According to Buba, the camp chairman, most tents are leaking and require urgent repairs or replacement. IOM used to handle the maintenance, but they have left. While IDPs have made temporary fixes using sandbags to stabilise the structures, they say these measures are unsustainable.
“Once it is the rainy season, we get scared because of the condition of the rooms,” he said.
A worn-out tent at the Malkhohi IDP camp in Yola. Photo: Saduwo Banyawa/HumAngle
Buba added that heavy rains often cause tents to flood, forcing families to vacate them and seek shelter under trees until the storms subside. He recalled instances where tents collapsed on families, causing injuries, though no deaths were recorded.
Waiting for a way out
For years, residents of the Malkhohi displacement camp have waited for clarity on what comes next.
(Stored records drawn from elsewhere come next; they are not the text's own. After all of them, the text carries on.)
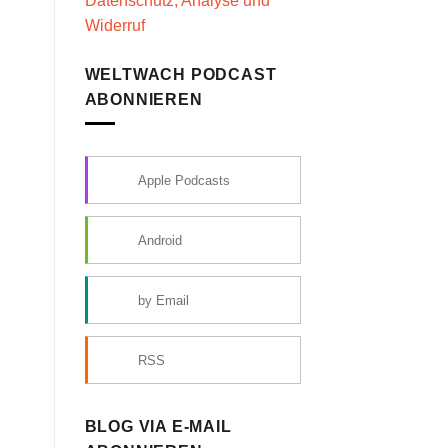
Datenschutz, Analyse und
Widerruf
WELTWACH PODCAST
ABONNIEREN
Apple Podcasts
Android
by Email
RSS
BLOG VIA E-MAIL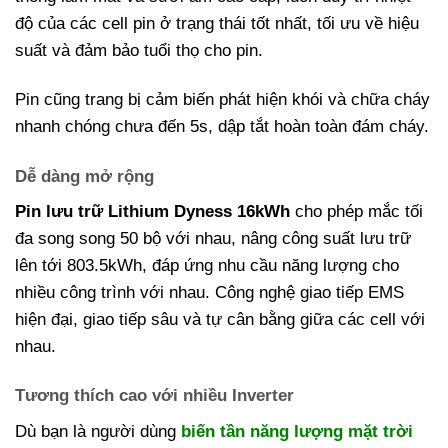
độ của các cell pin ở trạng thái tốt nhất, tối ưu về hiệu
suất và đảm bảo tuổi thọ cho pin.
Pin cũng trang bị cảm biến phát hiện khói và chữa cháy
nhanh chóng chưa đến 5s, dập tắt hoàn toàn đám cháy.
Dễ dàng mở rộng
Pin lưu trữ Lithium Dyness 16kWh
cho phép mắc tối
đa song song 50 bộ với nhau, nâng công suất lưu trữ
lên tới 803.5kWh, đáp ứng nhu cầu năng lượng cho
nhiều công trình với nhau. Công nghệ giao tiếp EMS
hiện đại, giao tiếp sâu và tự cân bằng giữa các cell với
nhau.
Tương thích cao với nhiều Inverter
Dù bạn là người dùng
biến tần năng lượng mặt trời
While the Borno State Government began closing displacement camps across Maiduguri in 2021, a move aimed at reducing long-term aid dependency, restoring dignity, and reviving local economies, those efforts have not reached displaced persons from Borno living outside the state.
Some IDPs within Borno were relocated to homes around their ancestral towns, but families in Malkhohi say they have been left behind. Still, even those in Borno who have been resettled complain of insecurity in their new location, lack of government support, and an absence of basic amenities.
However, for displaced persons from Borno living outside the state, such as those in Malkhohi, talks of resettlement have not reached them. The residents of the camp told HumAngle they no longer wish to remain there, but the lack of alternative shelter holds them back.
According to the camp chairperson, the IDPs have had no contact with the Borno State Government since their evacuation from the state over a decade ago. “They have never checked up on us. Our closest means to the government is the ADSEMA, but we have lost touch with them for more than five years now,” he said.
He added that the displaced persons had written several times to the Adamawa State government about the prevailing hardship in the camp, particularly the dilapidated condition of their tents, but had received no response to date.
“If the government will carry us back to where they took us from, then we are ready, because it’s not our wish to live here,” the camp chairperson added. “Alternatively, if the government can give us a place outside the camp or maybe build houses for us, we would prefer that, because once we have our homes, our struggles will reduce, and we will focus on providing food and other basic needs for our families.”
HumAngle reached out to the Adamawa and Borno Ministries of Humanitarian Affairs for comments, but received no response at the time of filing this report.